Deprem bölgesi Süleyman Soylu'ya 3 kez soruldu, 3 yıldır yanıt gelmedi

HDP Milletvekili Kaya, 2020 yılında üç kez Doğu Anadolu Fay Hattı’ndaki riske dair soru önergesi verdi. Soylu’nun yanıtlaması talebiyle verilen soru önergesinin üçü de yanıtsız kaldı.

Google Haberlere Abone ol

Nur Kaplan

ANKARA - Halkların Demokratik Partisi (HDP) İstanbul Milletvekili Dilşat Canbaz Kaya’nın Doğu Anadolu Fay Hattı’nın oluşturabileceği deprem riskine karşı 2020 yılında üç kez soru önergesi verdiği ortaya çıktı. İçişleri Bakanı Süleyman Soylu’nun yanıtlaması talebiyle verilen soru önergesinin üçü de yanıtsız kaldı.

‘BAKANLIĞINIZIN ACİL EYLEM PLANI BULUNMAKTA MIDIR?’

HDP İstanbul Milletvekili Kaya’nın verdiği soru önergesinde, Elazığ Sivrice depremi sonrasında Doğu Anadolu Fay Hattı üzerinde yeni deprem hareketliliğine yönelik uzmanlar tarafından uyarılar yapıldığı belirtildi. Kaya, Soylu’ya Antep, Antakya ve Maraş’ta olası deprem riskine karşı şu soruları yöneltti:

-Doğu Anadolu Fay hattı üzerinde bulunan Gaziantep/Antakya/Maraş’ta son 10 yılda denetlenen bina sayısı ne kadardır? Denetlenen binaların kaçı için depreme dayanıklılık bakımından uygun bulunmayıp yıkılma kararı verilmiştir? Yıllara göre oranı ne kadardır?

-Gaziantep/Antakya/Maraş’ta deprem toplanma alanı oranı ne kadardır? Yıllara göre deprem toplanma alanı oranı nedir?

-Gaziantep/Antakya/Maraş’ta gerçekleşmesi muhtemel bir deprem için Bakanlığınızın acil eylem planı bulunmakta mıdır?

-Olası bir Gaziantep/Antakya/Maraş depremine yönelik aldığınız önlemler nelerdir?

‘SORU ÖNERGESİNE CEVAP VERMEMELERİNİN NEDENİ BUGÜN ORTADA’
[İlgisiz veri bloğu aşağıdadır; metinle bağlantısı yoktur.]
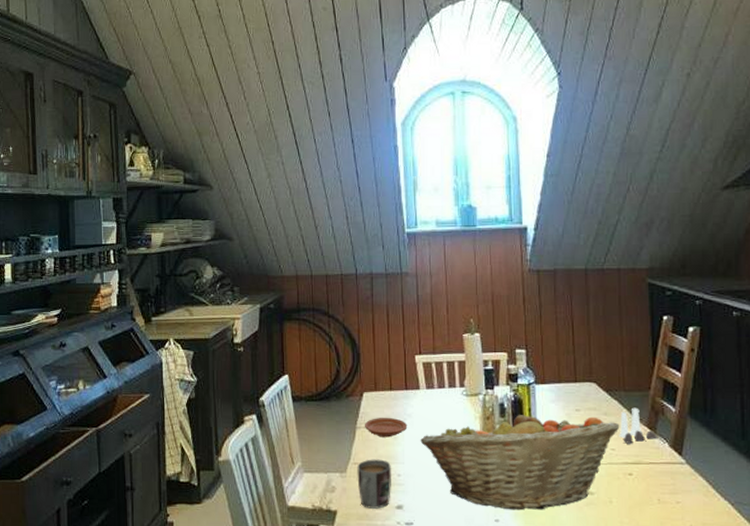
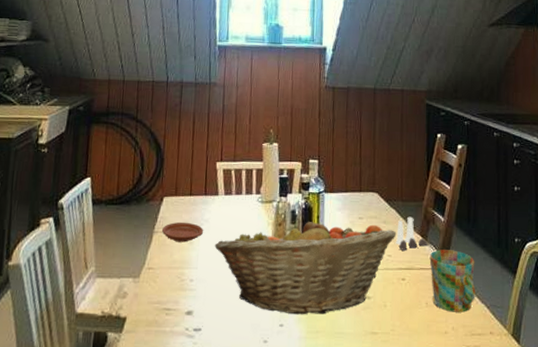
mug: present [357,459,391,509] -> none [150,264,185,315]
mug: none [660,442,716,510] -> present [429,249,476,312]

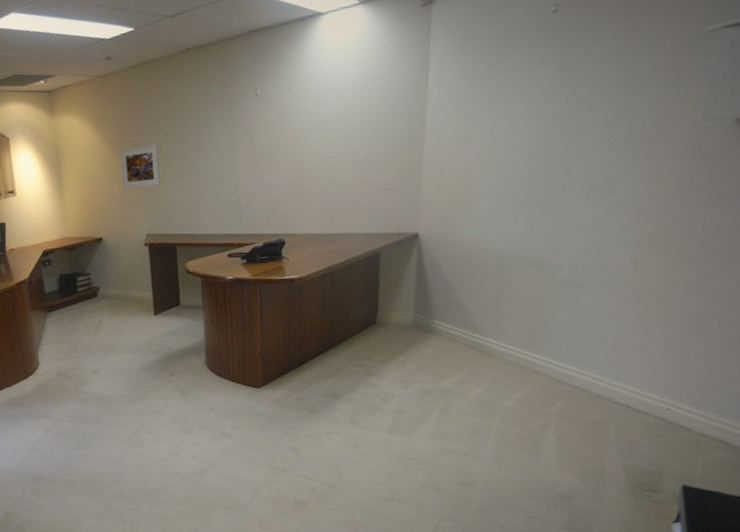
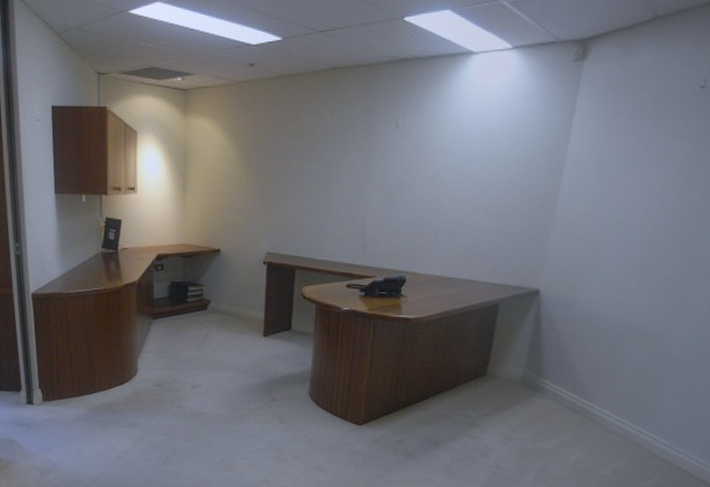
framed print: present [120,144,160,190] -> none [248,161,291,204]

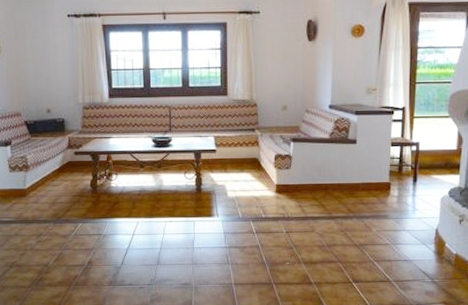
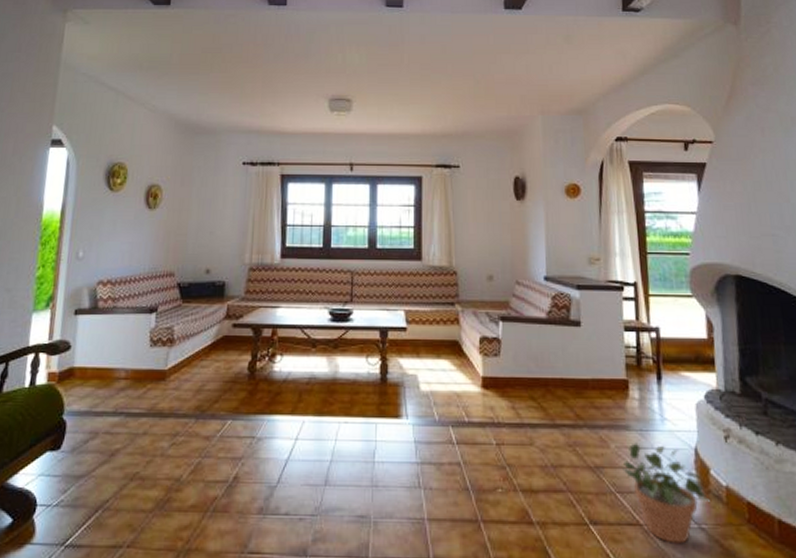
potted plant: none [380,227,442,292] -> present [622,443,710,544]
HDP İstanbul Milletvekili Kaya, depreme dair Meclis’e verilen çok sayıda soru önergesi olduğunu ancak bunların cevapsız kaldığını ifade etti. “Soru önergesine cevap vermemelerinin nedeni bugün ortada” diyen Kaya, deprem bölgesinde riskin halen devam ettiğini, enkazın kaldırılamadığını, ekipmanların yetersiz olduğunu ifade etti. Kaya, şunları kaydetti:

“9 binin üzerinde ölüm var. Henüz onun bile doğruluğu yok. Antakya, Maraş, Antep ne durumda hepimiz görüyoruz. Ölüm, yaralı, kayıp daha da artacaktır. Bu kadar insanın ‘Ah’ı nasıl olacak bilmiyoruz. Çok acı bir tabloyla karşı karşıyayız, sözün bittiği yerdeyiz. Meclis’te ne söylesek, hangi soru önergesini versek cevap vermiyorlar. Yarın Marmara depreminde de aynı şeyi yaşayacağız. Biz bunu söylediğimizde yine tepkisizlikle, cevapsızlıkla, umursamazlıkla karşı karşıya kalacağız, biliyoruz.”